A new study finds that high school student-athletes are just as likely as non-athletes to be overweight and have high blood pressure.
While the results might be counter-intuitive — you might assume those who go out for sports are more likely to be healthy — the study is a reminder that a healthy lifestyle involves a lot of factors, says Andrew Porter, DO, with Via Christi Sports Medicine.
“I actually think it’s a strong message for people to hear,” Dr. Porter says. “They might need to do more than just go out for a sport. That’s just a piece of the puzzle.”
The study, published in the Journal of Pediatrics, looked at records from 2,700 athletes from the Philadelphia area who had sports physicals. The study found that 20 percent of the student-athletes were overweight, 24 percent were obese and 15 percent had high blood pressure — all numbers similar to the general student population.
Some student-athletes see going out for a sport as having a “license to eat,” Dr. Porter says.
“You might go to a practice and burn 500 calories, but if you’re not consciously trying to eat right and do additional exercise, you might not lose weight — and you might gain weight — during the season,” he says.
Dr. Porter says the study also could be a reminder that appearance doesn’t necessarily equal health.

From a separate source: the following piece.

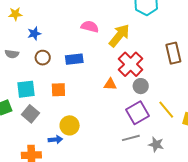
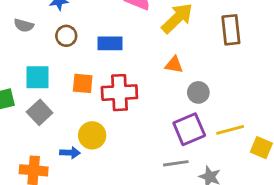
brown rectangle: (173, 53) -> (231, 30), moved
red cross: (131, 64) -> (119, 93), moved, turned 35
orange triangle: (110, 84) -> (174, 65), moved
yellow line: (166, 110) -> (230, 130), turned -72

“There are other components, such as blood pressure, cholesterol and blood sugar levels that are really important,” he says. “You might have a physique like Michael Phelps and look fit, but if your underlying cholesterol or blood pressure is high, you could be a relatively unhealthy person.”
Being overweight also may be a risk factor during the season.
“It’s kind of a balancing act,” Dr. Porter says. “Almost all of the time, going out for the sport trumps potential risk. If you spend entire summer inside and start outdoor practices in late summer and early fall, you’re more at risk for heat injury, or joint injuries if you’re carrying extra weight.
“My overall message is this: You’ve got to start somewhere, but it doesn’t necessarily mean you stop at going out for one sport. You can use it as a starting point and build from there.”